Splitting a married couple's assets is often difficult during divorce. However, property division of retirement assets has its own unique concerns. Specific rules govern dividing 401(k) plans, pensions and individual retirement accounts. Annuities are also difficult, and couples may have to trade assets to avoid cashing in an annuity and losing significant value.
A qualified domestic relations order is required for 401(k) plans and pensions. A QDRO is a judicial decree that sets forth a spouse's right to receive any part of an account owner's qualified plan. These orders are submitted to plan administrators and then plan assets may be transferred to the spouse's name. Dividing a 401(k) plan with a QDRO allows a one-time tax break. Rolling these funds immediately into a new IRA also eliminates taxes or penalties. Beneficiaries must be reviewed to assure that there are no unintended recipients, such as the soon-to-be former spouse.

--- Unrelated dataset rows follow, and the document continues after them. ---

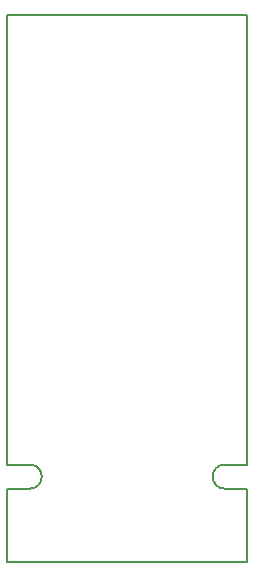
<source format=gm1>
%TF.GenerationSoftware,KiCad,Pcbnew,5.1.8-db9833491~88~ubuntu20.04.1*%
%TF.CreationDate,2021-01-17T10:32:05+01:00*%
%TF.ProjectId,GreenFox,47726565-6e46-46f7-982e-6b696361645f,Rev1*%
%TF.SameCoordinates,PX6d01460PY68c4118*%
%TF.FileFunction,Profile,NP*%
%FSLAX46Y46*%
G04 Gerber Fmt 4.6, Leading zero omitted, Abs format (unit mm)*
G04 Created by KiCad (PCBNEW 5.1.8-db9833491~88~ubuntu20.04.1) date 2021-01-17 10:32:05*
%MOMM*%
%LPD*%
G01*
G04 APERTURE LIST*
%TA.AperFunction,Profile*%
%ADD10C,0.200000*%
%TD*%
G04 APERTURE END LIST*
D10*
X20320000Y0D02*
X20320000Y6223000D01*
X0Y0D02*
X20320000Y0D01*
X0Y6223000D02*
X0Y0D01*
X18415000Y8255000D02*
X20320000Y8255000D01*
X18415000Y8255000D02*
G75*
G03*
X18415000Y6223000I0J-1016000D01*
G01*
X18415000Y6223000D02*
X20320000Y6223000D01*
X1905000Y6223000D02*
G75*
G03*
X1905000Y8255000I0J1016000D01*
G01*
X1905000Y6223000D02*
X0Y6223000D01*
X0Y8255000D02*
X0Y46355000D01*
X1905000Y8255000D02*
X0Y8255000D01*
X20320000Y46355000D02*
X20320000Y8255000D01*
X0Y46355000D02*
X20320000Y46355000D01*
M02*

</source>
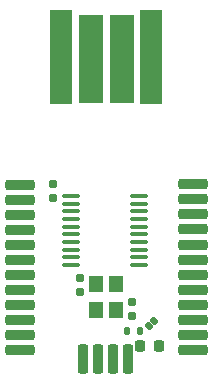
<source format=gbr>
%TF.GenerationSoftware,KiCad,Pcbnew,7.0.10*%
%TF.CreationDate,2024-05-20T02:41:19+05:30*%
%TF.ProjectId,nico-ch32v003-v1,6e69636f-2d63-4683-9332-763030332d76,rev?*%
%TF.SameCoordinates,Original*%
%TF.FileFunction,Soldermask,Top*%
%TF.FilePolarity,Negative*%
%FSLAX46Y46*%
G04 Gerber Fmt 4.6, Leading zero omitted, Abs format (unit mm)*
G04 Created by KiCad (PCBNEW 7.0.10) date 2024-05-20 02:41:19*
%MOMM*%
%LPD*%
G01*
G04 APERTURE LIST*
G04 Aperture macros list*
%AMRoundRect*
0 Rectangle with rounded corners*
0 $1 Rounding radius*
0 $2 $3 $4 $5 $6 $7 $8 $9 X,Y pos of 4 corners*
0 Add a 4 corners polygon primitive as box body*
4,1,4,$2,$3,$4,$5,$6,$7,$8,$9,$2,$3,0*
0 Add four circle primitives for the rounded corners*
1,1,$1+$1,$2,$3*
1,1,$1+$1,$4,$5*
1,1,$1+$1,$6,$7*
1,1,$1+$1,$8,$9*
0 Add four rect primitives between the rounded corners*
20,1,$1+$1,$2,$3,$4,$5,0*
20,1,$1+$1,$4,$5,$6,$7,0*
20,1,$1+$1,$6,$7,$8,$9,0*
20,1,$1+$1,$8,$9,$2,$3,0*%
G04 Aperture macros list end*
%ADD10RoundRect,0.218750X0.218750X0.256250X-0.218750X0.256250X-0.218750X-0.256250X0.218750X-0.256250X0*%
%ADD11RoundRect,0.100000X-0.637500X-0.100000X0.637500X-0.100000X0.637500X0.100000X-0.637500X0.100000X0*%
%ADD12R,1.200000X1.400000*%
%ADD13RoundRect,0.135000X-0.035355X0.226274X-0.226274X0.035355X0.035355X-0.226274X0.226274X-0.035355X0*%
%ADD14RoundRect,0.135000X0.135000X0.185000X-0.135000X0.185000X-0.135000X-0.185000X0.135000X-0.185000X0*%
%ADD15RoundRect,0.225000X-0.225000X1.025000X-0.225000X-1.025000X0.225000X-1.025000X0.225000X1.025000X0*%
%ADD16RoundRect,0.160000X0.160000X-0.197500X0.160000X0.197500X-0.160000X0.197500X-0.160000X-0.197500X0*%
%ADD17RoundRect,0.225000X1.025000X0.225000X-1.025000X0.225000X-1.025000X-0.225000X1.025000X-0.225000X0*%
%ADD18RoundRect,0.225000X-1.025000X-0.225000X1.025000X-0.225000X1.025000X0.225000X-1.025000X0.225000X0*%
%ADD19RoundRect,0.155000X0.155000X-0.212500X0.155000X0.212500X-0.155000X0.212500X-0.155000X-0.212500X0*%
%ADD20R,1.900000X8.000000*%
%ADD21R,2.000000X7.500000*%
%ADD22RoundRect,0.155000X-0.155000X0.212500X-0.155000X-0.212500X0.155000X-0.212500X0.155000X0.212500X0*%
G04 APERTURE END LIST*
D10*
%TO.C,D1*%
X103852500Y-75460000D03*
X105427500Y-75460000D03*
%TD*%
D11*
%TO.C,U1*%
X98037500Y-62735000D03*
X98037500Y-63385000D03*
X98037500Y-64035000D03*
X98037500Y-64685000D03*
X98037500Y-65335000D03*
X98037500Y-65985000D03*
X98037500Y-66635000D03*
X98037500Y-67285000D03*
X98037500Y-67935000D03*
X98037500Y-68585000D03*
X103762500Y-68585000D03*
X103762500Y-67935000D03*
X103762500Y-67285000D03*
X103762500Y-66635000D03*
X103762500Y-65985000D03*
X103762500Y-65335000D03*
X103762500Y-64685000D03*
X103762500Y-64035000D03*
X103762500Y-63385000D03*
X103762500Y-62735000D03*
%TD*%
D12*
%TO.C,Y1*%
X101814400Y-72416400D03*
X101814400Y-70216400D03*
X100114400Y-70216400D03*
X100114400Y-72416400D03*
%TD*%
D13*
%TO.C,JP1*%
X105054716Y-73331873D03*
X104651665Y-73734924D03*
%TD*%
D14*
%TO.C,R2*%
X103820000Y-74210000D03*
X102800000Y-74210000D03*
%TD*%
D15*
%TO.C,J4*%
X102880000Y-76550000D03*
X101610000Y-76550000D03*
X100340000Y-76550000D03*
X99070000Y-76550000D03*
%TD*%
D16*
%TO.C,R1*%
X96480400Y-62904700D03*
X96480400Y-61709700D03*
%TD*%
D17*
%TO.C,J3*%
X93706000Y-75820000D03*
X93686000Y-74510000D03*
X93686000Y-73240000D03*
X93686000Y-71970000D03*
X93716000Y-70660000D03*
X93716000Y-69390000D03*
X93716000Y-68120000D03*
X93716000Y-66850000D03*
X93716000Y-65580000D03*
X93716000Y-64310000D03*
X93716000Y-63040000D03*
X93716000Y-61770000D03*
%TD*%
D18*
%TO.C,J2*%
X108336000Y-61720000D03*
X108356000Y-63030000D03*
X108356000Y-64300000D03*
X108356000Y-65570000D03*
X108326000Y-66880000D03*
X108326000Y-68150000D03*
X108326000Y-69420000D03*
X108326000Y-70690000D03*
X108326000Y-71960000D03*
X108326000Y-73230000D03*
X108326000Y-74500000D03*
X108326000Y-75770000D03*
%TD*%
D19*
%TO.C,C2*%
X98766400Y-70850300D03*
X98766400Y-69715300D03*
%TD*%
D20*
%TO.C,J1*%
X97191600Y-50931500D03*
D21*
X99701600Y-51181500D03*
X102301600Y-51181500D03*
D20*
X104811600Y-50931500D03*
%TD*%
D22*
%TO.C,C1*%
X103186000Y-71747300D03*
X103186000Y-72882300D03*
%TD*%
M02*

</source>
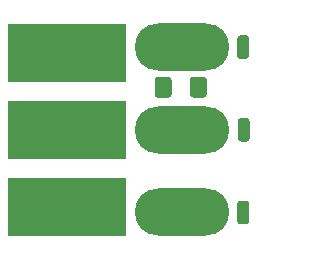
<source format=gbr>
G04 #@! TF.GenerationSoftware,KiCad,Pcbnew,8.0.4+1*
G04 #@! TF.CreationDate,2024-10-21T12:07:58+00:00*
G04 #@! TF.ProjectId,KCD1-102-board,4b434431-2d31-4303-922d-626f6172642e,rev?*
G04 #@! TF.SameCoordinates,Original*
G04 #@! TF.FileFunction,Soldermask,Top*
G04 #@! TF.FilePolarity,Negative*
%FSLAX46Y46*%
G04 Gerber Fmt 4.6, Leading zero omitted, Abs format (unit mm)*
G04 Created by KiCad (PCBNEW 8.0.4+1) date 2024-10-21 12:07:58*
%MOMM*%
%LPD*%
G01*
G04 APERTURE LIST*
%ADD10R,10.000000X5.000000*%
%ADD11O,8.000000X4.000000*%
G04 APERTURE END LIST*
D10*
X90250000Y-70500000D03*
X90250000Y-64000000D03*
G36*
G01*
X97712500Y-67524999D02*
X97712500Y-66275001D01*
G75*
G02*
X97962501Y-66025000I250001J0D01*
G01*
X98887499Y-66025000D01*
G75*
G02*
X99137500Y-66275001I0J-250001D01*
G01*
X99137500Y-67524999D01*
G75*
G02*
X98887499Y-67775000I-250001J0D01*
G01*
X97962501Y-67775000D01*
G75*
G02*
X97712500Y-67524999I0J250001D01*
G01*
G37*
G36*
G01*
X100687500Y-67524999D02*
X100687500Y-66275001D01*
G75*
G02*
X100937501Y-66025000I250001J0D01*
G01*
X101862499Y-66025000D01*
G75*
G02*
X102112500Y-66275001I0J-250001D01*
G01*
X102112500Y-67524999D01*
G75*
G02*
X101862499Y-67775000I-250001J0D01*
G01*
X100937501Y-67775000D01*
G75*
G02*
X100687500Y-67524999I0J250001D01*
G01*
G37*
G36*
G01*
X104750000Y-71250000D02*
X104750000Y-69750000D01*
G75*
G02*
X105000000Y-69500000I250000J0D01*
G01*
X105500000Y-69500000D01*
G75*
G02*
X105750000Y-69750000I0J-250000D01*
G01*
X105750000Y-71250000D01*
G75*
G02*
X105500000Y-71500000I-250000J0D01*
G01*
X105000000Y-71500000D01*
G75*
G02*
X104750000Y-71250000I0J250000D01*
G01*
G37*
X90250000Y-77000000D03*
G36*
G01*
X104700000Y-64250000D02*
X104700000Y-62750000D01*
G75*
G02*
X104950000Y-62500000I250000J0D01*
G01*
X105450000Y-62500000D01*
G75*
G02*
X105700000Y-62750000I0J-250000D01*
G01*
X105700000Y-64250000D01*
G75*
G02*
X105450000Y-64500000I-250000J0D01*
G01*
X104950000Y-64500000D01*
G75*
G02*
X104700000Y-64250000I0J250000D01*
G01*
G37*
G36*
G01*
X104700000Y-78250000D02*
X104700000Y-76750000D01*
G75*
G02*
X104950000Y-76500000I250000J0D01*
G01*
X105450000Y-76500000D01*
G75*
G02*
X105700000Y-76750000I0J-250000D01*
G01*
X105700000Y-78250000D01*
G75*
G02*
X105450000Y-78500000I-250000J0D01*
G01*
X104950000Y-78500000D01*
G75*
G02*
X104700000Y-78250000I0J250000D01*
G01*
G37*
D11*
X100000000Y-63500000D03*
X100000000Y-70500000D03*
X100000000Y-77500000D03*
M02*

</source>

IRA division is handled through a divorce decree or separation agreement and not through a QDRO. IRA division may also have tax penalties. Withdrawing cash is taxable and has a 10 percent early withdrawal fee if the spouse is under 59-years-old.
Because assets have different values, some trade-offs may be recommended. For example, a spouse awarded a traditional 401(k) will owe taxes on any distributions, so it is not equivalent to receiving Roth IRA assets, which are funded with after-tax contributions. Roth IRAs are often separated from other retirement assets and divided equally.
Social Security benefits are not a marital asset and may not be divided. Because the higher-earning spouse gets a larger benefit, the couple may agree to pay monthly support payments or trade-off assets, such as an investment account, to make up this difference.